• _TEXT FOR ANALYSIS_

*** Block opens ***

Interview with Gareth Hanrahan (interviewed by Łukasz Przywóski)



Official Author Website
Order The Gutter Prayer over HERE

Preorder The Shadow Saint HERE

Read Gareth Hanrahan's Top of 2019 list

OFFICIAL AUTHOR INFORMATION: Gareth Hanrahan is a writer & game designer. Everything else, by induction. On twitter (and everywhere else) as @mytholder.



Thank you for agreeing to this interview. Before we start, tell us a little bit about yourself. Feel free to brag. 

Feel free to brag? You clearly don’t know me at all. Ego does not come naturally to me. 

Let’s see. I’m in my 40s. No, that can’t be right. Stupid linear time. I’m primarily a writer for tabletop roleplaying games, with the occasional dabble in computer games and other fiction. 

When and why have you decided to become an author? 

I always had a vague plan of writing as a hobby – I was always good at writing, and thought I’d do a little freelance game design on the side while having a real grown-up job in IT. However, the IT company I was working for downsized in 2003, and I decided to see how long I could survive on freelancing money before I had to be sensible and get another real job. 

That experiment is still ongoing. 

How old were you when you first sat down to write a fantasy story or novel? And how old were you when you made your first professional sale? 

Specifically fantasy fiction? I’m not sure. 2005, maybe? Or maybe some fan fiction, around 2000 or a little earlier. I didn’t make any serious attempts at a novel until 2010 or so. 

My first freelancing sale would have been in 2001, I think, but that was gaming material, not fiction. 

Serious writing takes not only a story to tell, but the craft of writing to tell it well—can you comment on your journey as a writer? 

I learned on the job – my earliest lesson were primarily about being a good freelancer, which meant hitting word count, hitting deadlines, communicating with editors and the like. And if you want to make a career of writing, all those qualities count for more than prose style. An editor can only fix and give feedback if there’s an actual document on their desk. 

Tell us a little bit about your writing process. When and where do you write? Do you start with a character, an image, or an idea? Talk a little bit about how a novel “grows” for you.

*** Block closes ***

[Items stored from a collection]
*** Block opens ***

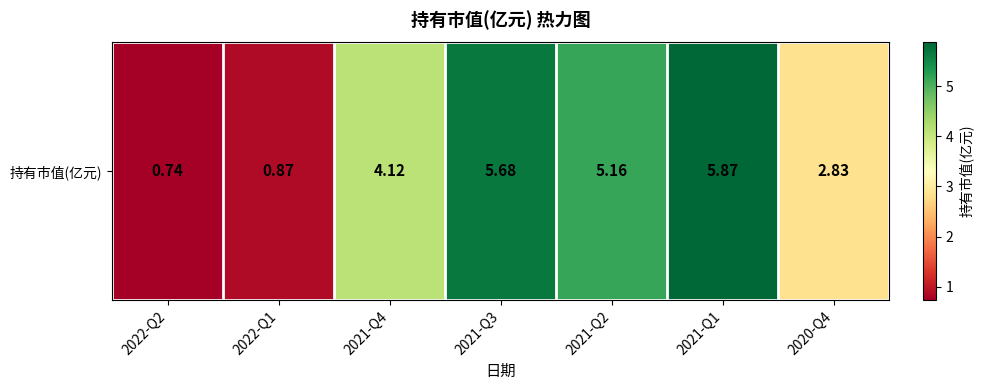

True or false: the data shows 1.3 at 2020-Q4.

False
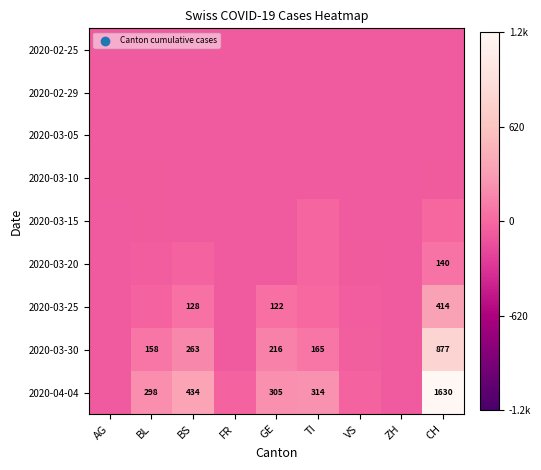

Which label corresponds to the smallest value in the chart?

AG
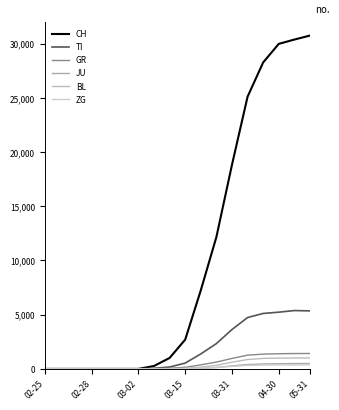

True or false: JU and CH intersect in this chart.

False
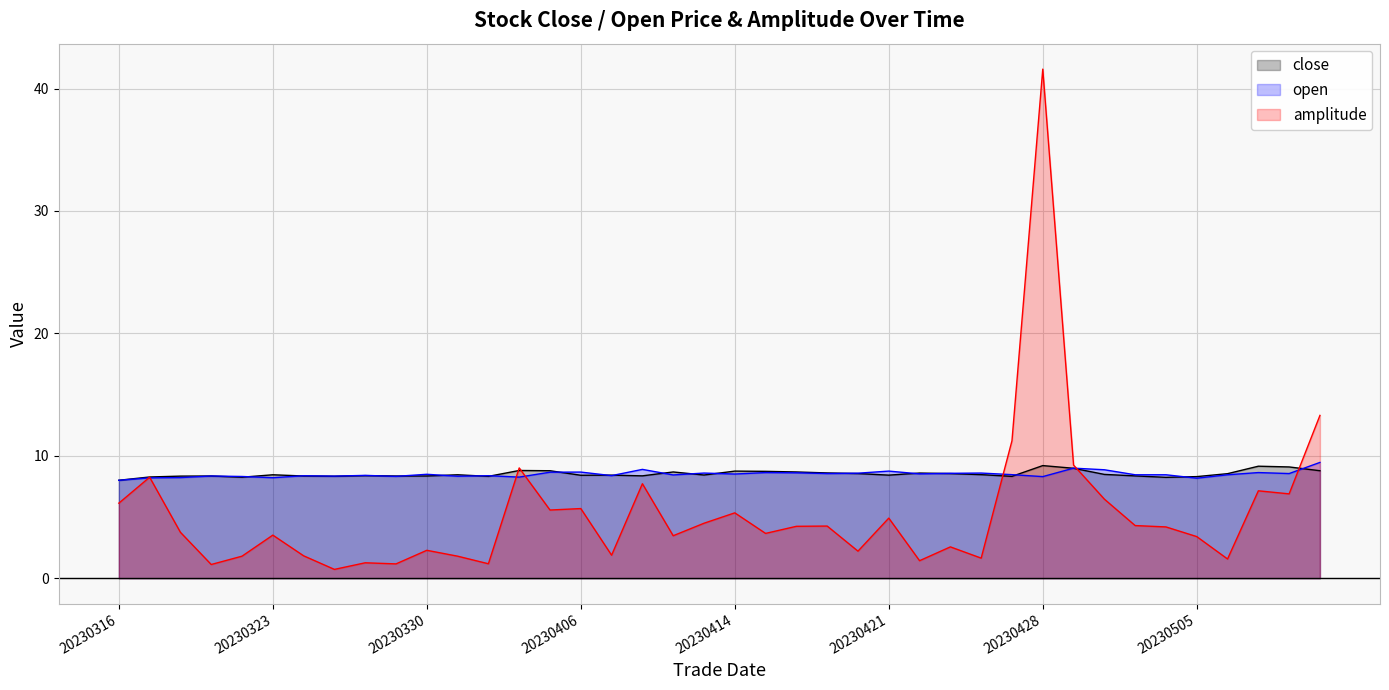

How many times do open and amplitude cross each other?

7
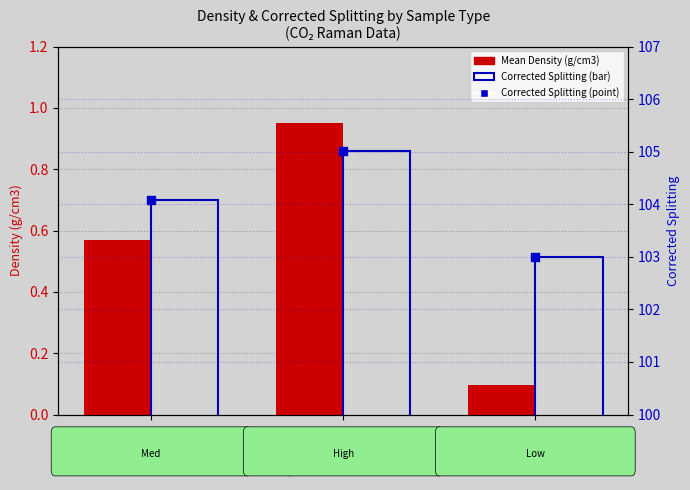

Is the value of Corrected Splitting (pts) at SupCrit,
 low density greater than the value of Mean Corrected Splitting at SupCrit,
 high density?

No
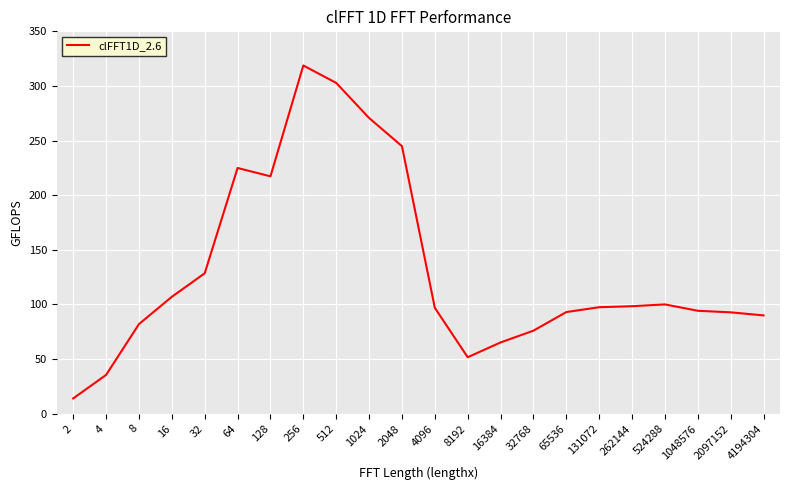

At which category does the data reach its first local peak?

64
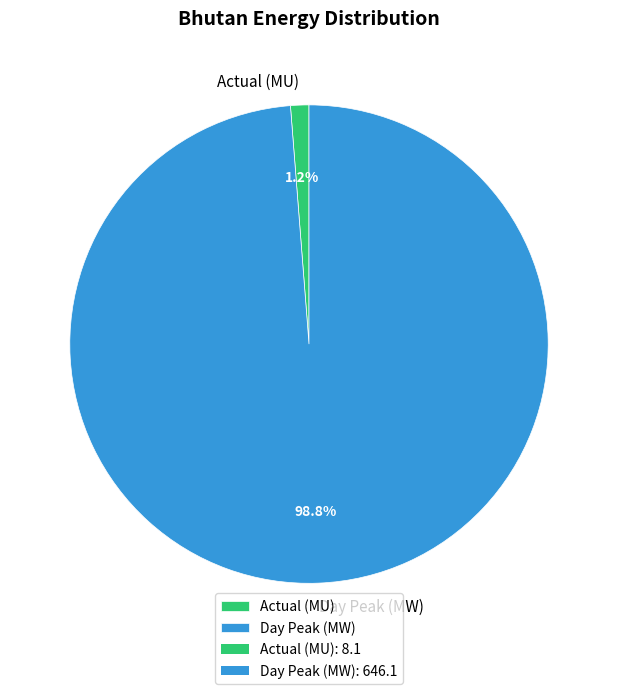

True or false: Day Peak (MW) accounts for 89% of the total.

False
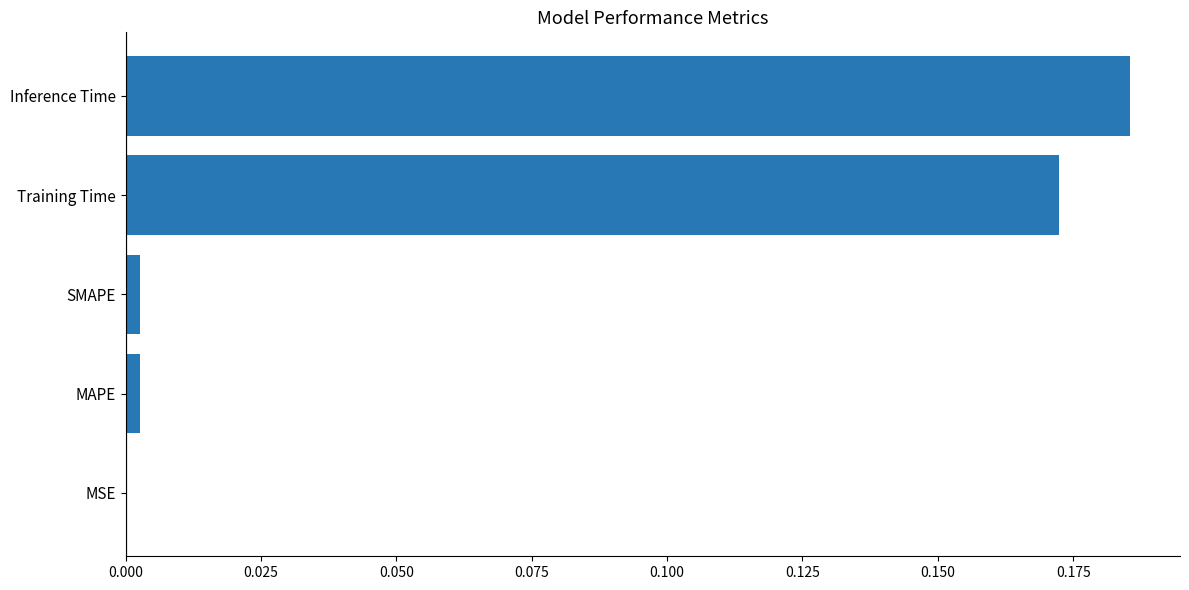

Which has a higher value, MSE or Inference Time?

Inference Time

*** Block closes ***

• _PROBLEMS TO WORK ON_
a - Answer these from the Hanrahan interview above:
(i) In what year did the IT company he worked for downsize?
(ii) In what year does he think his first freelancing sale was made?
(iii) What handle does he go by on Twitter?
b - Please write out everything in the Hanrahan interview from "Specifically fantasy fiction?" down to "material, not fiction.", word for word.

• _SOLVED TASKS_
a -
(i) 2003
(ii) 2001
(iii) @mytholder

b -
Specifically fantasy fiction? I’m not sure. 2005, maybe? Or maybe some fan fiction, around 2000 or a little earlier. I didn’t make any serious attempts at a novel until 2010 or so. 

My first freelancing sale would have been in 2001, I think, but that was gaming material, not fiction.